Perchance to SleepJuly 26, 2005
Perchance to Sleep
Competency # 7 SLEEP Reference: Horm Res 2005; 64 Suppl 3:8-15.
Americans now sleep 2 hours a night less than we did 40 years ago. (Job, kids, marriage…) Research supports that the reason KIDS are overweight is based NOT on how much TV they watch, but how much sleep they get, or don't get. That's what started the research into the connection between the two. From Wisconsin: in the Wisconsin Sleep Cohort Study: 3000 government employees being followed that shows a clear association between amount of sleep and being overweight. (inverse relationship).
From New York: Columbia University research: 6 hours of sleep, 23% more likely to be overweight. 5 hours of sleep 50% more likely to be overweight, 4 hours of sleep 74% more likely to be overweight. Less sleep = more weight! Why? I thought I burned more calories being awake and active. Not so! The answer is counterintuitive.
We have two hormones that affect our appetite that sleep affects dramatically. LEPTIN: put out by fat cells - tells the brain to stop eating. GHRELIN: made by the stomach - tells the brain to keep eating. The less you sleep, the lower the leptin and the higher the ghrelin. About a 15% swing is all it takes in the hormone levels. When you are tired, you munch. We all know that. Apparently, the brain sees the drop in leptin as a starvation signal and also signals your body to go into low burn mode. You become more efficient at the calories you got.

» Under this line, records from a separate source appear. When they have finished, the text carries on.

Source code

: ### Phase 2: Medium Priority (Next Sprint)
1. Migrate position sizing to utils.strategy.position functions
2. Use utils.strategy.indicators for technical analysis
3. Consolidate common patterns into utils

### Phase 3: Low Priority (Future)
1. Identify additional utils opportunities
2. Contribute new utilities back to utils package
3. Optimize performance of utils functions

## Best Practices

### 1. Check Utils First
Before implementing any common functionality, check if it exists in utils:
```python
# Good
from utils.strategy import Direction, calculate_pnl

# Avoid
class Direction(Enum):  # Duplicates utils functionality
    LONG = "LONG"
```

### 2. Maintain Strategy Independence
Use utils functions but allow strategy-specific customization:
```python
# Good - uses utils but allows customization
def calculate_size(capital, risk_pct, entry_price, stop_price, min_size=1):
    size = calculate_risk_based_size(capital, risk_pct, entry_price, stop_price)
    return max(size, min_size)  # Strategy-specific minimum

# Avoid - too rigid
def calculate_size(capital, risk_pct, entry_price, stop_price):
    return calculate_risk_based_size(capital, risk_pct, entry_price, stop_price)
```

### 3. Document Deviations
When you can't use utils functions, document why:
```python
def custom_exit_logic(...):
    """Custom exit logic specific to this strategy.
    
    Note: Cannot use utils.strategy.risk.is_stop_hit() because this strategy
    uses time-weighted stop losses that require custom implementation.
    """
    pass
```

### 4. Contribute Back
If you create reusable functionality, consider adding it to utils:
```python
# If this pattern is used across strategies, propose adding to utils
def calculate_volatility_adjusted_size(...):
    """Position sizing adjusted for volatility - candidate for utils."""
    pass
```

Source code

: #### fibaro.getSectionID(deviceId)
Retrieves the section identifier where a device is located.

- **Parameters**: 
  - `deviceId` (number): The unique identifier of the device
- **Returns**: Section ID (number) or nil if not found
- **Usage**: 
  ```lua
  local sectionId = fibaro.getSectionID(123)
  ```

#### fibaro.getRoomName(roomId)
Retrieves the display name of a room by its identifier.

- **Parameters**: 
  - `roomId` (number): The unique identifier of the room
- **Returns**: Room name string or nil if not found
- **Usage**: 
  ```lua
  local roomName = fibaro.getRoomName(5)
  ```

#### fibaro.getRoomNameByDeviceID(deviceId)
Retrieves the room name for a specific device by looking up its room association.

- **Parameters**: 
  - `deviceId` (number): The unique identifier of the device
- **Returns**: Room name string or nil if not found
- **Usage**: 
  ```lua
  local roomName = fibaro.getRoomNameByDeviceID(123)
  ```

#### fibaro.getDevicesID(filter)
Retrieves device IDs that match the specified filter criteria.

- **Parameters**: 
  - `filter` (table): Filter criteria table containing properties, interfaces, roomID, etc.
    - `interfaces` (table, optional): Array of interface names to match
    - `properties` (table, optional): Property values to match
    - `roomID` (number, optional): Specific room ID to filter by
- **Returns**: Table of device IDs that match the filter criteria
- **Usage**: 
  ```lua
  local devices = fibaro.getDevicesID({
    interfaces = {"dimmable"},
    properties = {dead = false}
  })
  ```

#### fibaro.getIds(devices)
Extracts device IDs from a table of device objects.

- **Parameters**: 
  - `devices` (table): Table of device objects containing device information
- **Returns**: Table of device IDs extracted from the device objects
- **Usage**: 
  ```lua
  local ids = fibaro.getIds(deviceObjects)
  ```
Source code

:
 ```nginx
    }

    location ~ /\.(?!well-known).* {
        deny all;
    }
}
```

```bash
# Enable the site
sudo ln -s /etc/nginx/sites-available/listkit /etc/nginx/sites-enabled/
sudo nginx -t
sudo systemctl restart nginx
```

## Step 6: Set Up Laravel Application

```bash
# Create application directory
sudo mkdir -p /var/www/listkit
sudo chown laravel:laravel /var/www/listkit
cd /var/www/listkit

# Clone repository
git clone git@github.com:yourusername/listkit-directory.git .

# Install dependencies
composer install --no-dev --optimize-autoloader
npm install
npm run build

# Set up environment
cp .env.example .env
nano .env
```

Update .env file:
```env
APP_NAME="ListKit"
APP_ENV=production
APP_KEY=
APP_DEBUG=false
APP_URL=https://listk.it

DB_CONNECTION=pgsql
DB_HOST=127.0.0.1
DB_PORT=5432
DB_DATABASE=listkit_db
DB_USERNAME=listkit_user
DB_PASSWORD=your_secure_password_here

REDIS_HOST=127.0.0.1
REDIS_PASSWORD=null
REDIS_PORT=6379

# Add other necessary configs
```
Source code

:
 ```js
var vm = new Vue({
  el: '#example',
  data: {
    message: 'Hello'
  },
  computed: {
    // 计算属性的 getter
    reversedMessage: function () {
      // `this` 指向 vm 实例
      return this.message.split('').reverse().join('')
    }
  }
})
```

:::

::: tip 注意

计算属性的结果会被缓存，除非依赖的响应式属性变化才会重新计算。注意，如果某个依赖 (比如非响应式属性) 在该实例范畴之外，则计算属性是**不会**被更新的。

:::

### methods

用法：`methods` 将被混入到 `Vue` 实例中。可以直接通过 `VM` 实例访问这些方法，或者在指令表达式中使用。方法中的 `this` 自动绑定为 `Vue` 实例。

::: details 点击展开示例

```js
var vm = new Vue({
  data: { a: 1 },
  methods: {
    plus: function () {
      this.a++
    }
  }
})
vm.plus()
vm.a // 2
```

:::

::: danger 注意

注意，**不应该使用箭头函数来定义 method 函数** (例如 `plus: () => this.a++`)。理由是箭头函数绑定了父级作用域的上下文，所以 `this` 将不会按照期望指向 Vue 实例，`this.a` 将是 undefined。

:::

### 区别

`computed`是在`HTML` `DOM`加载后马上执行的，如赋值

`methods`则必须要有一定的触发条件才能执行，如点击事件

Finally, sleep deprivation affects insulin resistance, blood glucose levels and these two are key to setting up the "Metabolic Syndrome". (Definition of metabolic syndrome = abdominal obesity, low HDLs, high triglycerides, high blood pressure and slightly high glucose). How This Affects Me: Research at Chicago - 11 young men in their twenties were limited to 4 hours of sleep for 6 straight nights. They induced a pre-diabetic state with a 40% reduction in ability to clear glucose, a 30 % slower insulin release effectively making the natural metabolic response of an 80 year old.
WWW: What will work for me? Sleep is not just for your brain. It's for your body as well. I’m trying to get at least 7 good hours. I’m also aware that I sleep better if I resist the temptation to snack after 8 pm; at most an apple. Practicing good sleep habits requires going to bed at the same time every night. Giving myself some quiet reading time prior to sleep. Don’t watch exciting cop shows just before sleep. (They end up in my dreams in odd pieces.) Caffeine after 4 pm keeps me awake at 2 am. And easy on the late night water, so I don’t have to wake up to go potty. If I do all that, I find it’s easier to make it through the day without snacking. The literature now proves that! If you are a snorer, get to a sleep lab for evaluation of sleep apnea. Sleep apnea is everything stated above in capital letters because you aren't getting any good quality sleep and all of your metabolic markers are 10 times worse. Fifteen million Americans have sleep apnea and don’t get treatment. If you snore, have pauses in your breathing during sleep, are tired all day, wake up with headaches, wake frequently during the night, see your doctor and get to one of our leading sleep centers. Your risk of heart attack is MUCH higher! Lose weight and your sleep apnea may get dramatically better. It may even go away completely.)